Going back to my comments as a demo:
Woah, with Gwern's comment Claude's very insistent that it's Gwern. I recommended it give other examples and it did so perfunctorily, but then went back to insisting that its primary guess is Gwern.
...ChatGPT-4 guesses: Timnit Gebru, Emily Bender, Yann LeCun, Hinton, Ian Goodfellow, "people affiliated with FHI, OpenAI, or CSET". For Gwern's comment. Very funny it guessed Timnit for Beth and Gwern. It also guessed LeCun over Hinton and Ian specifically because of his "active involvement in AI ethics and research discussions". Claude confirmed SOTA.
↑ comment by eggsyntax · 2024-02-03T04:21:47.968Z · LW(p) · GW(p)
And so since a specific author is just an especially small group
That's nicely said.
Another current MATS scholar is modeling this group identification very abstractly as: given a pool of token-generating finite-state automata, how quickly (as it receives more tokens) can a transformer trained on the output of those processes point with confidence to the one of those processes that's producing the current token stream? I've been finding that a very useful mental model.
↑ comment by Jozdien · 2024-02-02T00:55:15.432Z · LW(p) · GW(p)
I agree it's capable of this post-RLHF, but I would bet on the side of it being less capable than the base model. It seems much more like a passive predictive capability (inferring properties of the author to continue text by them, for instance) than an active communicative one, such that I expect it to show up more intensely in a setting where it's allowed to make more use of that. I don't think RLHF completely masks these capabilities (and certainly doesn't seem like it destroys them, as gwern's comment above says in more detail), but I expect it masks them to a non-trivial degree. For instance, I expect the base model to be better at inferring properties that are less salient to explicit expression, like the age or personality of the author.

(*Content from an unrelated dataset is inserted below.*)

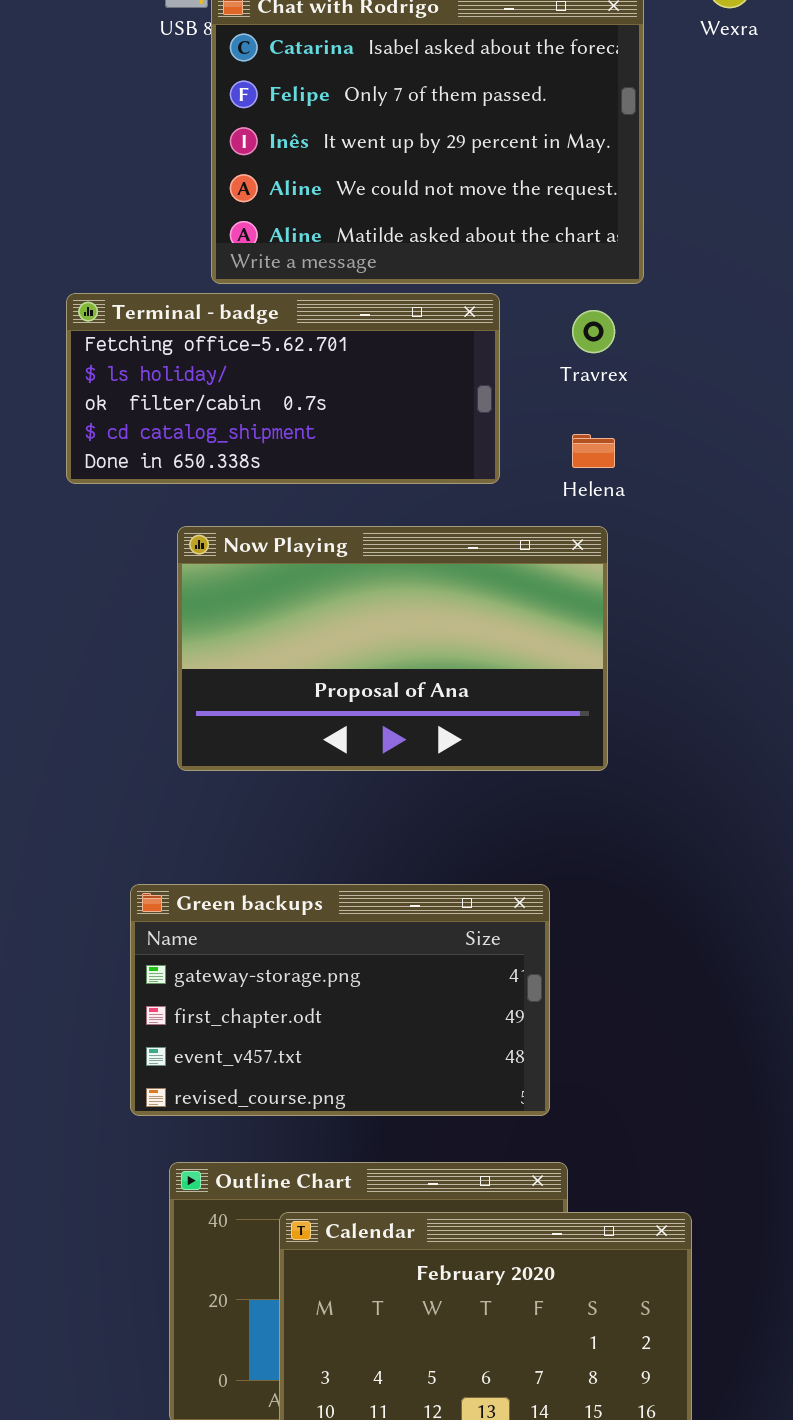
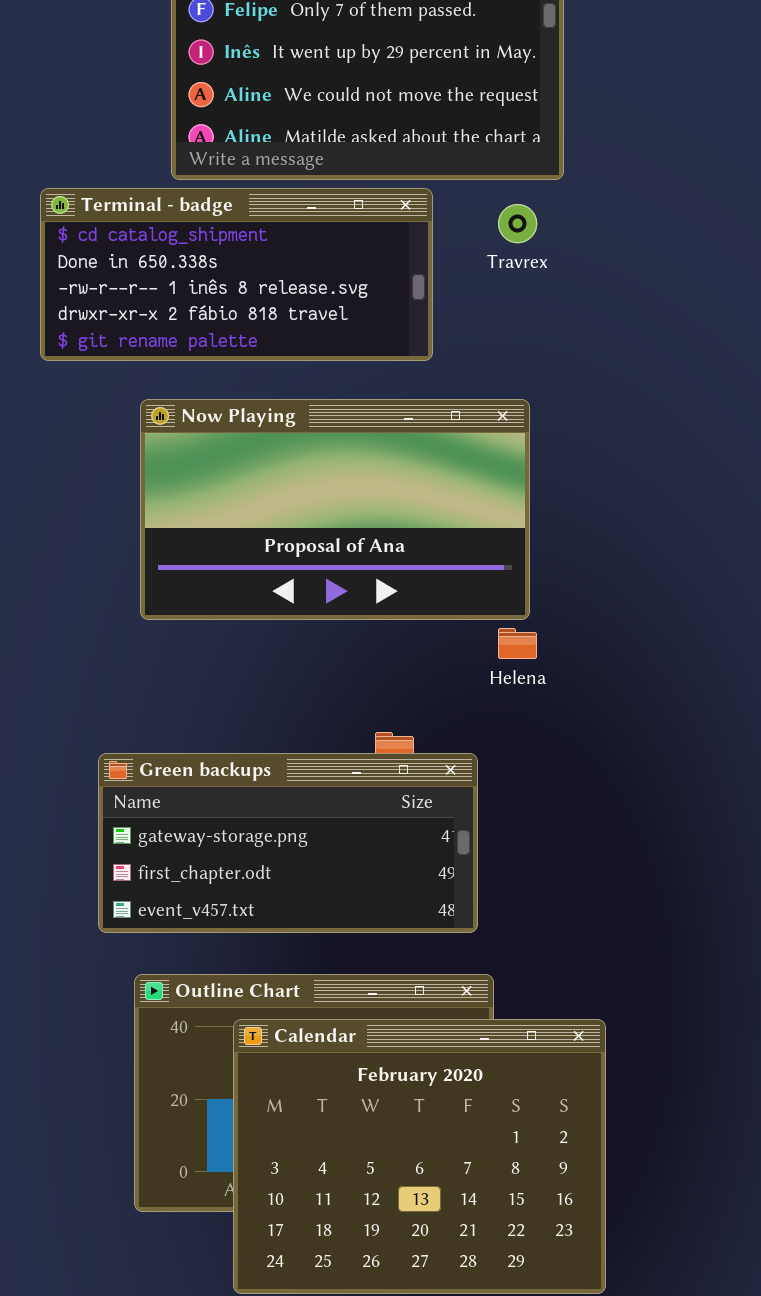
Terminal - badge: [66,293,500,484] -> [40,188,433,361], scrolled down 3 rows
Helena: [572,434,615,468] -> [498,628,537,659], moved
Green backups: [130,884,550,1116] -> [98,753,478,933], resized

Replies from: eggsyntax↑ comment by eggsyntax · 2024-02-02T00:58:43.495Z · LW(p) · GW(p)
Absolutely! I just thought it would be another interesting data point, didn't mean to suggest that RLHF has no effect on this.
Replies from: Jozdien↑ comment by Jozdien · 2024-02-02T01:05:52.457Z · LW(p) · GW(p)
That makes sense, and definitely is very interesting in its own right!
Replies from: eggsyntax↑ comment by eggsyntax · 2024-02-02T01:20:33.071Z · LW(p) · GW(p)
Some informal experimentation on my part also suggests that the RLHFed models are much less willing to make guesses about the user than they are about "an author", although of course you can get around that by taking user text from one context & presenting it in another as a separate author. I also wouldn't be surprised if there were differences on the RLHFed models between their willingness to speculate about someone who's well represented in the training data (ie in some sense a public figure) vs someone who isn't (eg a typical user).
Replies from: Jozdien↑ comment by Jozdien · 2024-02-02T01:32:47.438Z · LW(p) · GW(p)
Yeah, that seems quite plausible to me. Among (many) other things, I expect that trying to fine-tune away hallucinations stunts RLHF'd model capabilities in places where certain answers pattern-match toward being speculative, even while the model itself should be quite confident in its actions.